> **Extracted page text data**
###

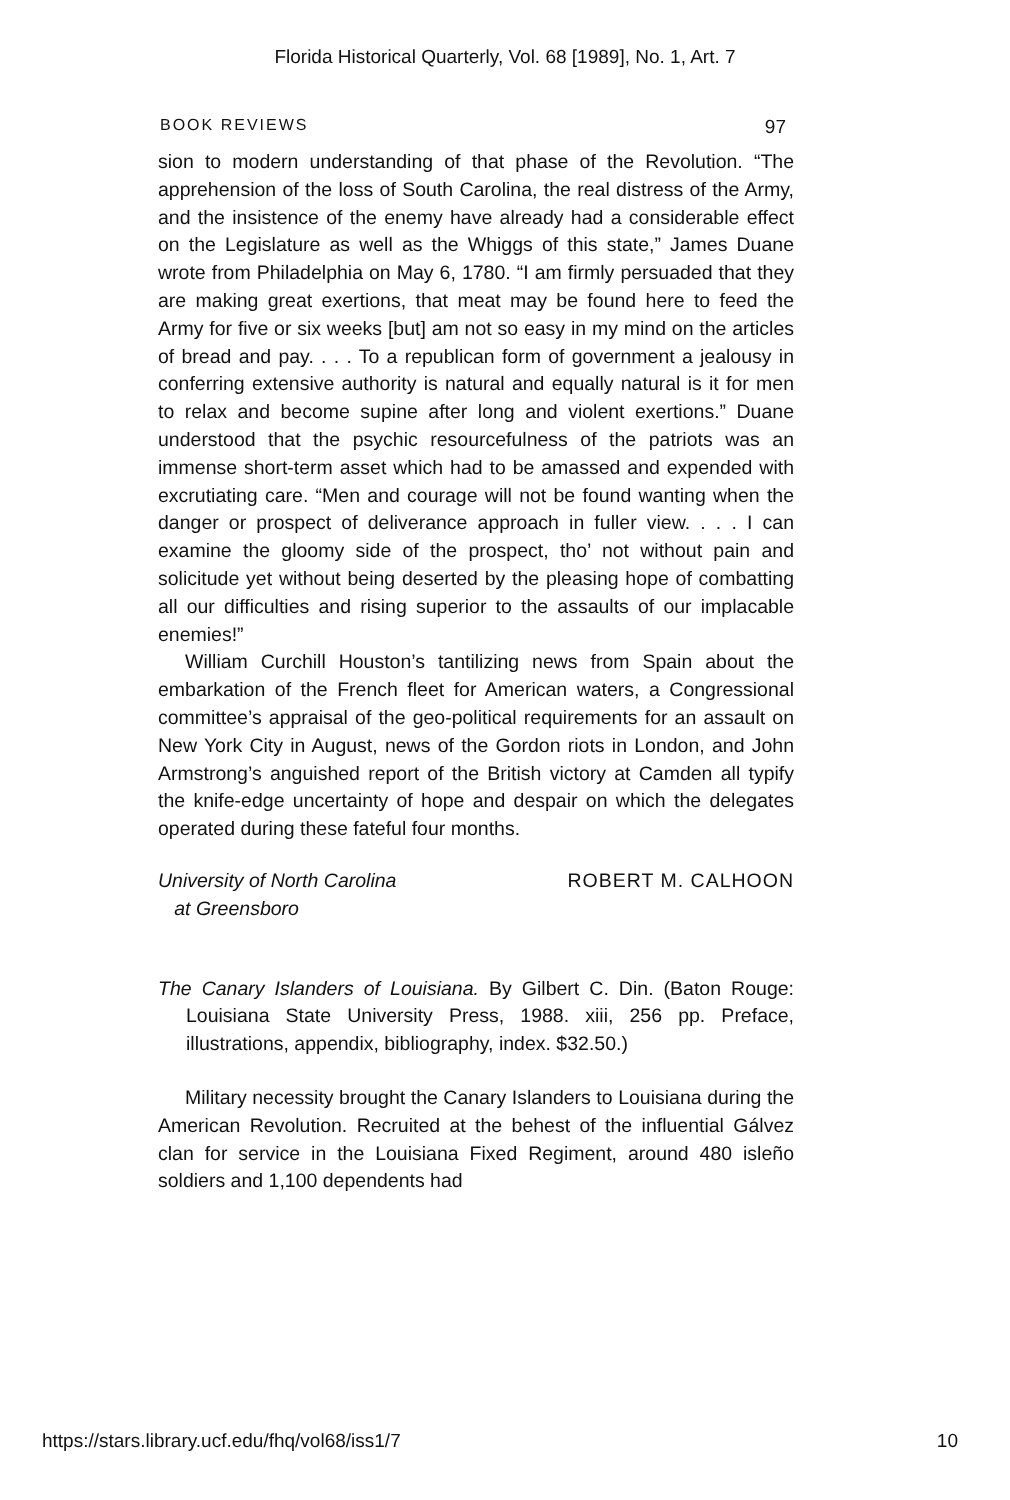Florida Historical Quarterly, Vol. 68 [1989], No. 1, Art. 7
BOOK REVIEWS 97
sion to modern understanding of that phase of the Revolution. “The apprehension of the loss of South Carolina, the real distress of the Army, and the insistence of the enemy have already had a considerable effect on the Legislature as well as the Whiggs of this state,” James Duane wrote from Philadelphia on May 6, 1780. “I am firmly persuaded that they are making great exertions, that meat may be found here to feed the Army for five or six weeks [but] am not so easy in my mind on the articles of bread and pay. . . . To a republican form of government a jealousy in conferring extensive authority is natural and equally natural is it for men to relax and become supine after long and violent exertions.” Duane understood that the psychic resourcefulness of the patriots was an immense short-term asset which had to be amassed and expended with excrutiating care. “Men and courage will not be found wanting when the danger or prospect of deliverance approach in fuller view. . . . I can examine the gloomy side of the prospect, tho’ not without pain and solicitude yet without being deserted by the pleasing hope of combatting all our difficulties and rising superior to the assaults of our implacable enemies!”
William Curchill Houston’s tantilizing news from Spain about the embarkation of the French fleet for American waters, a Congressional committee’s appraisal of the geo-political requirements for an assault on New York City in August, news of the Gordon riots in London, and John Armstrong’s anguished report of the British victory at Camden all typify the knife-edge uncertainty of hope and despair on which the delegates operated during these fateful four months.
University of North Carolina
at Greensboro
ROBERT M. CALHOON
The Canary Islanders of Louisiana. By Gilbert C. Din. (Baton Rouge: Louisiana State University Press, 1988. xiii, 256 pp. Preface, illustrations, appendix, bibliography, index. $32.50.)
Military necessity brought the Canary Islanders to Louisiana during the American Revolution. Recruited at the behest of the influential Gálvez clan for service in the Louisiana Fixed Regiment, around 480 isleño soldiers and 1,100 dependents had
https://stars.library.ucf.edu/fhq/vol68/iss1/7 10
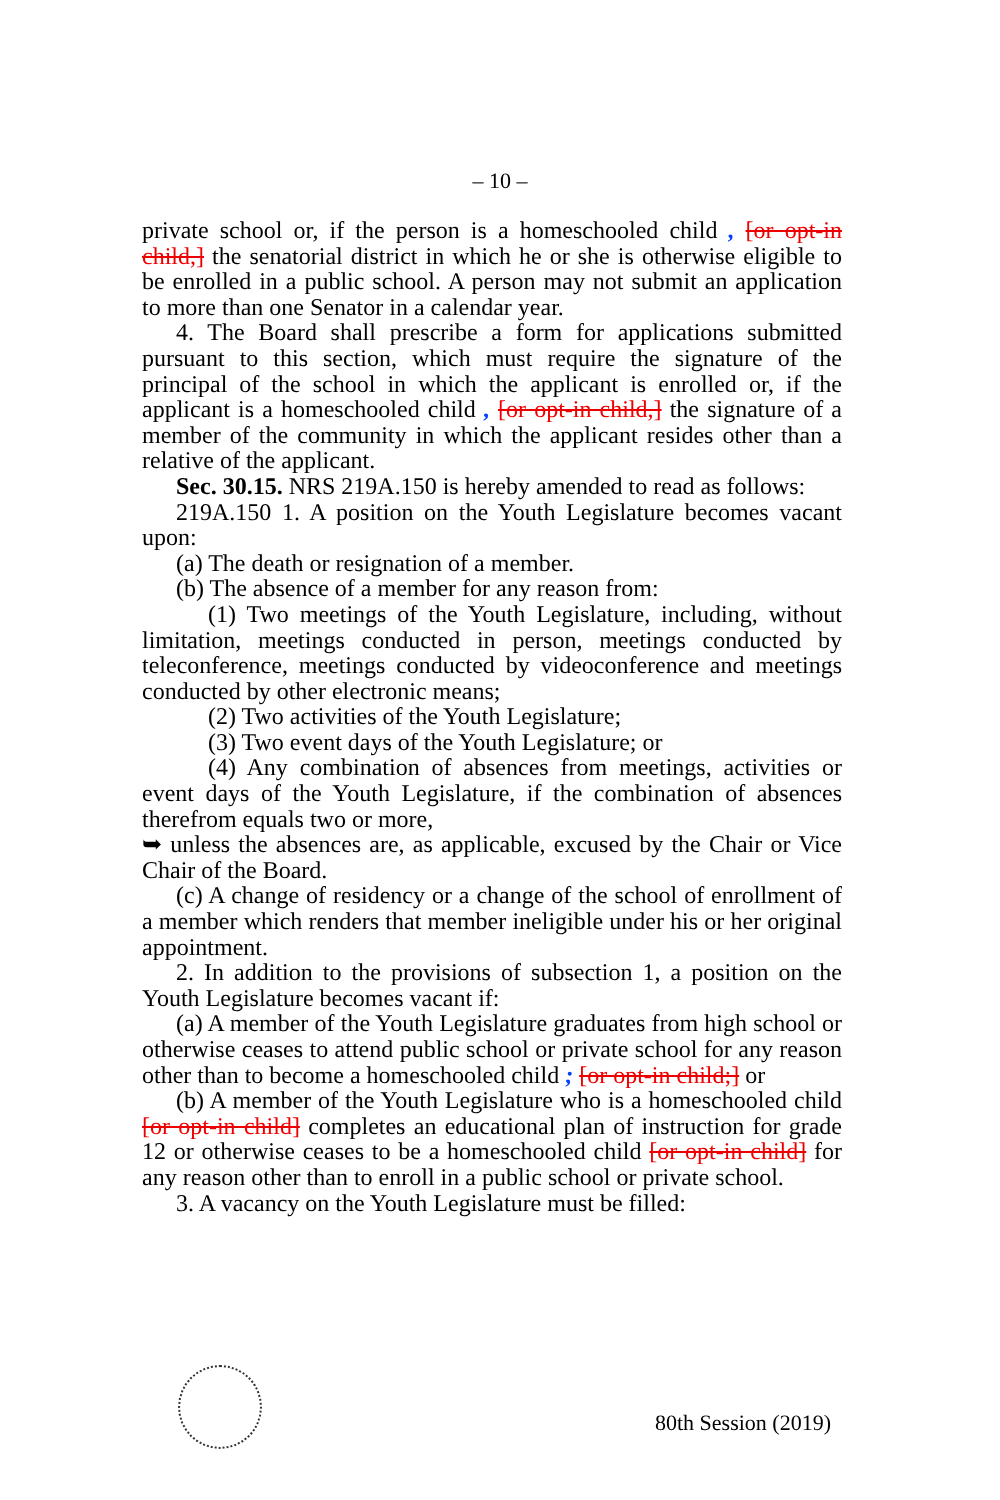– 10 –
private school or, if the person is a homeschooled child , [or opt-in child,] the senatorial district in which he or she is otherwise eligible to be enrolled in a public school. A person may not submit an application to more than one Senator in a calendar year.
4. The Board shall prescribe a form for applications submitted pursuant to this section, which must require the signature of the principal of the school in which the applicant is enrolled or, if the applicant is a homeschooled child , [or opt-in child,] the signature of a member of the community in which the applicant resides other than a relative of the applicant.
Sec. 30.15. NRS 219A.150 is hereby amended to read as follows:
219A.150 1. A position on the Youth Legislature becomes vacant upon:
(a) The death or resignation of a member.
(b) The absence of a member for any reason from:
(1) Two meetings of the Youth Legislature, including, without limitation, meetings conducted in person, meetings conducted by teleconference, meetings conducted by videoconference and meetings conducted by other electronic means;
(2) Two activities of the Youth Legislature;
(3) Two event days of the Youth Legislature; or
(4) Any combination of absences from meetings, activities or event days of the Youth Legislature, if the combination of absences therefrom equals two or more,
➥ unless the absences are, as applicable, excused by the Chair or Vice Chair of the Board.
(c) A change of residency or a change of the school of enrollment of a member which renders that member ineligible under his or her original appointment.
2. In addition to the provisions of subsection 1, a position on the Youth Legislature becomes vacant if:
(a) A member of the Youth Legislature graduates from high school or otherwise ceases to attend public school or private school for any reason other than to become a homeschooled child ; [or opt-in child;] or
(b) A member of the Youth Legislature who is a homeschooled child [or opt-in child] completes an educational plan of instruction for grade 12 or otherwise ceases to be a homeschooled child [or opt-in child] for any reason other than to enroll in a public school or private school.
3. A vacancy on the Youth Legislature must be filled:
80th Session (2019)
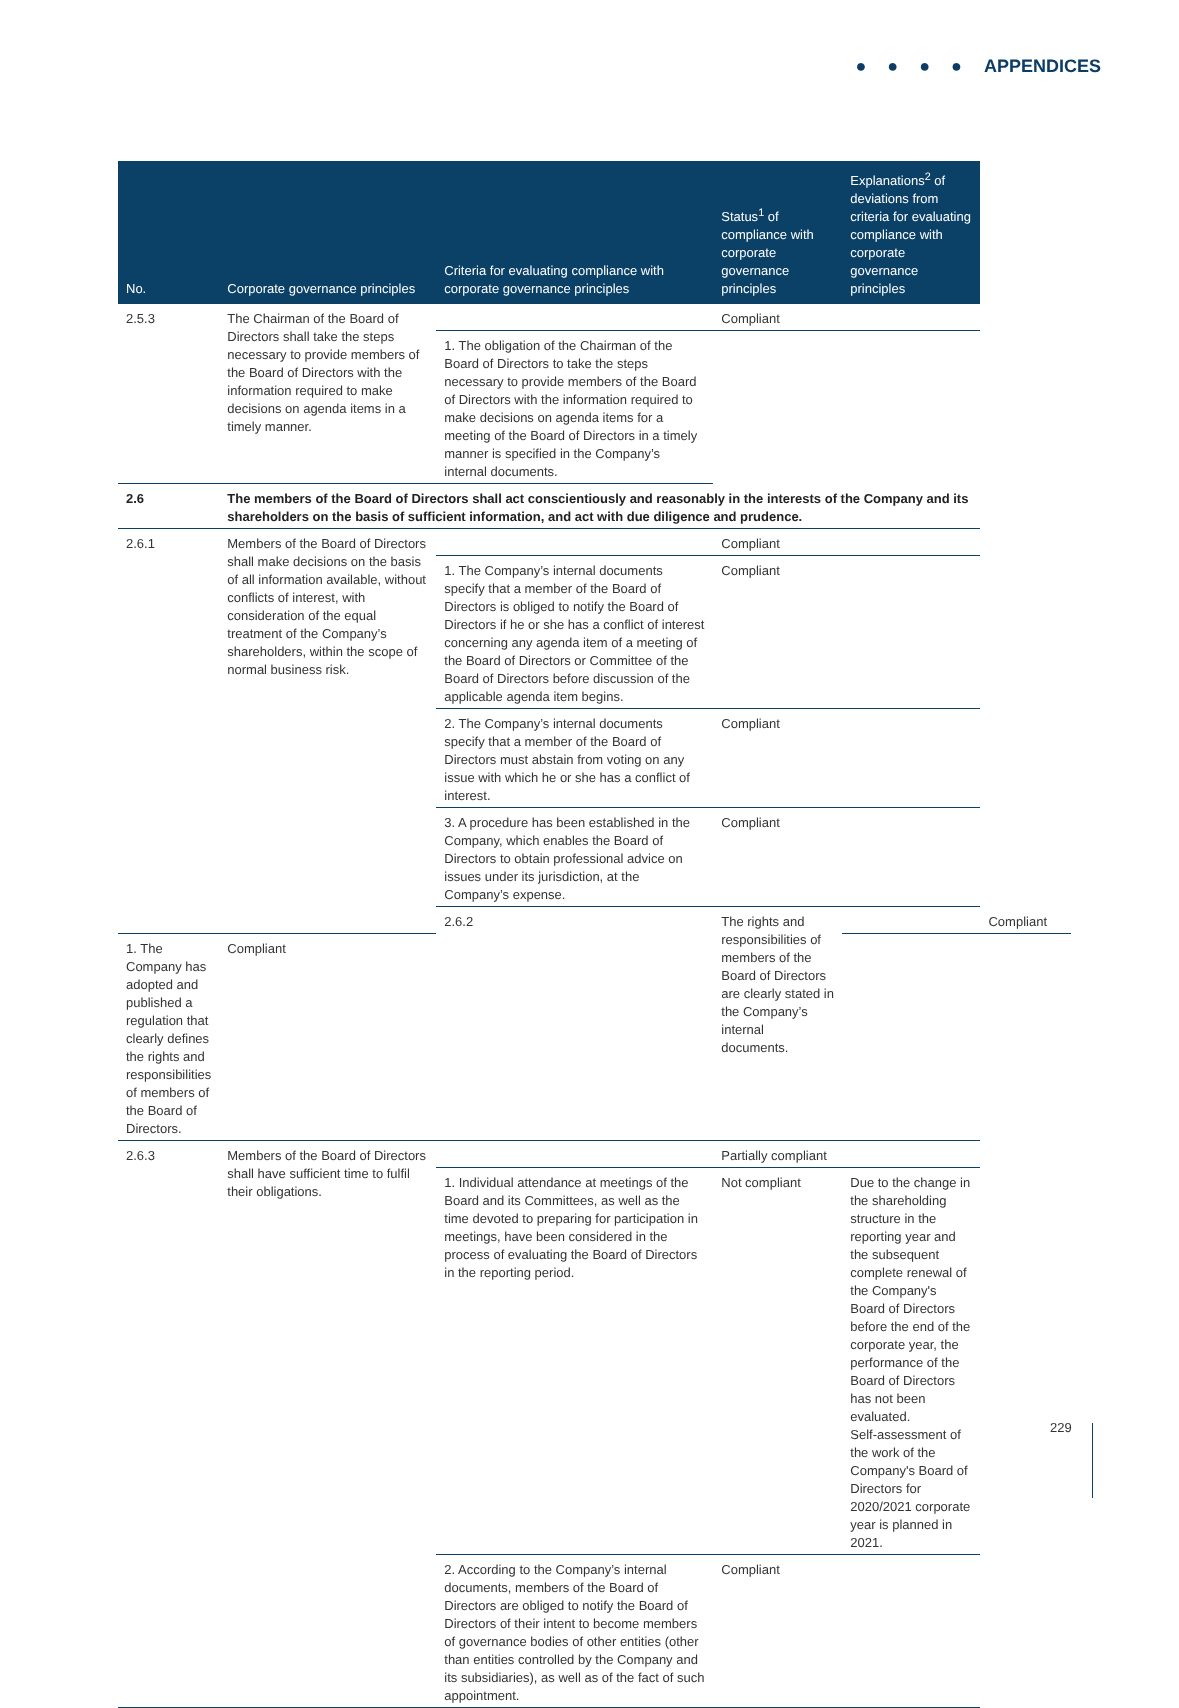● ● ● ● APPENDICES
| No. | Corporate governance principles | Criteria for evaluating compliance with corporate governance principles | Status<sup>1</sup> of compliance with corporate governance principles | Explanations<sup>2</sup> of deviations from criteria for evaluating compliance with corporate governance principles | | |
| --- | --- | --- | --- | --- | --- | --- |
| 2.5.3 | The Chairman of the Board of Directors shall take the steps necessary to provide members of the Board of Directors with the information required to make decisions on agenda items in a timely manner. | | Compliant | | | |
| | | 1. The obligation of the Chairman of the Board of Directors to take the steps necessary to provide members of the Board of Directors with the information required to make decisions on agenda items for a meeting of the Board of Directors in a timely manner is specified in the Company’s internal documents. | | | | |
| 2.6 | The members of the Board of Directors shall act conscientiously and reasonably in the interests of the Company and its shareholders on the basis of sufficient information, and act with due diligence and prudence. | | | | | |
| 2.6.1 | Members of the Board of Directors shall make decisions on the basis of all information available, without conflicts of interest, with consideration of the equal treatment of the Company’s shareholders, within the scope of normal business risk. | | Compliant | | | |
| | | 1. The Company’s internal documents specify that a member of the Board of Directors is obliged to notify the Board of Directors if he or she has a conflict of interest concerning any agenda item of a meeting of the Board of Directors or Committee of the Board of Directors before discussion of the applicable agenda item begins. | Compliant | | | |
| | | 2. The Company’s internal documents specify that a member of the Board of Directors must abstain from voting on any issue with which he or she has a conflict of interest. | Compliant | | | |
| | | 3. A procedure has been established in the Company, which enables the Board of Directors to obtain professional advice on issues under its jurisdiction, at the Company’s expense. | Compliant | | | |
| | | 2.6.2 | The rights and responsibilities of members of the Board of Directors are clearly stated in the Company’s internal documents. | | Compliant | |
| 1. The Company has adopted and published a regulation that clearly defines the rights and responsibilities of members of the Board of Directors. | Compliant | | | | | |
| 2.6.3 | Members of the Board of Directors shall have sufficient time to fulfil their obligations. | | Partially compliant | | | |
| | | 1. Individual attendance at meetings of the Board and its Committees, as well as the time devoted to preparing for participation in meetings, have been considered in the process of evaluating the Board of Directors in the reporting period. | Not compliant | Due to the change in the shareholding structure in the reporting year and the subsequent complete renewal of the Company's Board of Directors before the end of the corporate year, the performance of the Board of Directors has not been evaluated. Self-assessment of the work of the Company's Board of Directors for 2020/2021 corporate year is planned in 2021. | | |
| | | 2. According to the Company’s internal documents, members of the Board of Directors are obliged to notify the Board of Directors of their intent to become members of governance bodies of other entities (other than entities controlled by the Company and its subsidiaries), as well as of the fact of such appointment. | Compliant | | | |
229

###

> **Work to be completed**
The line above containing "219A.150 1. A", the line containing "of the Board.", and every line between them are to be transcribed exactly; no other line is wanted.

> **Solved problem**
219A.150 1. A position on the Youth Legislature becomes vacant upon:
(a) The death or resignation of a member.
(b) The absence of a member for any reason from:
(1) Two meetings of the Youth Legislature, including, without limitation, meetings conducted in person, meetings conducted by teleconference, meetings conducted by videoconference and meetings conducted by other electronic means;
(2) Two activities of the Youth Legislature;
(3) Two event days of the Youth Legislature; or
(4) Any combination of absences from meetings, activities or event days of the Youth Legislature, if the combination of absences therefrom equals two or more,
➥ unless the absences are, as applicable, excused by the Chair or Vice Chair of the Board.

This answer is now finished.